As part of its efforts to explore wireless opportunities, Showtime has introduced a new “mobile store” at its Sho.com Web site, where viewers can buy ringtones and cast photos for the popular show “The L Word.” The mobile store is part of a larger wireless effort at Showtime that has included text messaging, chats and polling. The network plans to introduce additional wireless content for other Showtime originals this spring, including “Fat Actress” next month and “Queer as Folk” in April.

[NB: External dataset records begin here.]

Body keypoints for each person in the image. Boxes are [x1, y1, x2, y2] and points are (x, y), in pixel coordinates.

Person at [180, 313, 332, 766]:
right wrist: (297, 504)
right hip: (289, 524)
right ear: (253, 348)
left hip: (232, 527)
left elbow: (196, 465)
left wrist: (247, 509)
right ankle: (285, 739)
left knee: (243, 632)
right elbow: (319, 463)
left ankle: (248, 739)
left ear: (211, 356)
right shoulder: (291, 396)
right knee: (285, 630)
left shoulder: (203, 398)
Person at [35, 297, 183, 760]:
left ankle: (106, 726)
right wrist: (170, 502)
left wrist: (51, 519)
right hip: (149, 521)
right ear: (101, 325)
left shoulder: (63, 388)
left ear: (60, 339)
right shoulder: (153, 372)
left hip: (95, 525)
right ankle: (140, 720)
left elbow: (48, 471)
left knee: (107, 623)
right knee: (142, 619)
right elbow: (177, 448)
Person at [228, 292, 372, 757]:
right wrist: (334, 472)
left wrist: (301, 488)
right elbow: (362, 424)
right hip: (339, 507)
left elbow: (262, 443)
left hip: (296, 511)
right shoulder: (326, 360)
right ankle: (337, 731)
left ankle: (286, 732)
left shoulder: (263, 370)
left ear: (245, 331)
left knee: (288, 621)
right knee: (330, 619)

Hi-Def Rollouts on Tap for NAB
Visitors to the National Association of Broadcasters convention in Las Vegas in mid-April can expect to see from leading broadcast manufacturers new product introductions that embrace high definition. Thomson has seen an increase in the use of its Grass Valley HD technology, concurrent with the increase in HD programming across cable and broadcast outlets. Thomson plans to introduce at the show a new single-format HD camera, the LDK 4000, for local stations and small production studios. The camera starts at $58,900, compared with $91,800 for Thomson’s high-end camera.
Vizrt plans to showcase a number of HD-ready graphics products, including an HD version of its character generator and a localized version of its weather software that allows for HD production. Server maker Omneon said it will introduce a new server system that lets broadcasters play back content simultaneously in high definition and standard definition. Pinnacle Systems plans to launch HD versions of its popular standard-definition products, such as its character generators.

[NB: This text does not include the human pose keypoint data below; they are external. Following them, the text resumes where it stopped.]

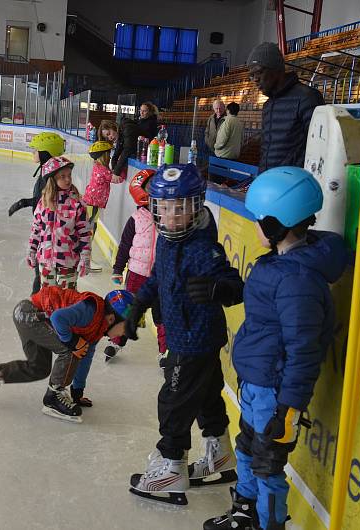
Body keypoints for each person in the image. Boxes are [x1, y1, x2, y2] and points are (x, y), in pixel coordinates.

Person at [202, 167, 348, 530]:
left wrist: (289, 407)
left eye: (259, 220)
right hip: (257, 382)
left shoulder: (297, 280)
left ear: (276, 225)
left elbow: (303, 348)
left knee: (267, 465)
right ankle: (245, 513)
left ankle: (268, 523)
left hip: (274, 392)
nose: (254, 227)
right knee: (248, 450)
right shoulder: (283, 265)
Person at [125, 163, 245, 505]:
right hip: (188, 336)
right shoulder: (165, 241)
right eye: (164, 208)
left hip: (194, 339)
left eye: (180, 208)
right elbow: (158, 280)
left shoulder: (202, 248)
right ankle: (220, 455)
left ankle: (172, 467)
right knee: (207, 396)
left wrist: (217, 288)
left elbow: (235, 285)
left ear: (195, 207)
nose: (171, 216)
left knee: (173, 402)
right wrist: (137, 307)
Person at [0, 287, 132, 423]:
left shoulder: (98, 329)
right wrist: (72, 342)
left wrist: (77, 390)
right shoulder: (91, 310)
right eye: (126, 327)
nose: (124, 334)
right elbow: (58, 318)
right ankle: (53, 397)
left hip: (29, 317)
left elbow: (85, 357)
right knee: (70, 349)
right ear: (112, 318)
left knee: (39, 368)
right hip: (30, 314)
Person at [106, 169, 166, 363]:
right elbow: (125, 245)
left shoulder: (168, 215)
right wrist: (117, 269)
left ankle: (164, 351)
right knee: (128, 310)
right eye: (152, 186)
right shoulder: (137, 218)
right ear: (142, 192)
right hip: (137, 275)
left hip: (161, 277)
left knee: (162, 315)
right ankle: (116, 341)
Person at [247, 42, 324, 172]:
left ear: (276, 70)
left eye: (259, 72)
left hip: (293, 184)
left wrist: (292, 175)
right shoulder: (268, 105)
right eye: (252, 75)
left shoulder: (307, 97)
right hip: (269, 181)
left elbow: (319, 146)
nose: (255, 79)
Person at [7, 132, 66, 294]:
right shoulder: (47, 173)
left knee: (40, 273)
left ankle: (37, 302)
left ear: (45, 152)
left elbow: (46, 202)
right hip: (45, 228)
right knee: (41, 272)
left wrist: (24, 203)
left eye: (35, 150)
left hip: (48, 232)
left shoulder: (49, 177)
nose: (32, 153)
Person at [27, 156, 91, 290]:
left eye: (69, 175)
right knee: (48, 298)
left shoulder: (76, 203)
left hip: (68, 261)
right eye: (62, 176)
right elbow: (36, 229)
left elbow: (84, 233)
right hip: (46, 261)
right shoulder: (43, 203)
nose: (68, 179)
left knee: (67, 300)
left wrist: (85, 256)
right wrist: (31, 250)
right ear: (52, 180)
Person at [82, 140, 124, 274]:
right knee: (89, 232)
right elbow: (117, 179)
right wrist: (123, 169)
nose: (110, 156)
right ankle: (86, 261)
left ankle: (84, 259)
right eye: (108, 153)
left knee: (90, 230)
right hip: (93, 204)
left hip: (92, 203)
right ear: (103, 155)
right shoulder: (103, 170)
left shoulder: (98, 166)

Also on display will be new automation options for broadcasters. OmniBus Systems will introduce an upgraded version of its OPUS suite of content-management products that includes new automation products for transmission, device access and operation, and facilities operations.
Thomson said it will introduce a new system called Ignite that links the newsroom, control room and next-generation automation software used at TV stations. The system will let stations produce and air live news and entertainment using only one or two operators, Thomson said. It is also designed to help stations share content on the Internet.
Finally, broadcast equipment provider heavyweight Harris Corp. plans to demonstrate a solution for mobile content that will allow broadcasters to create content, move it through the production chain and deliver it to mobile devices, as broadcasters start to move into the world of delivering content to cellphones.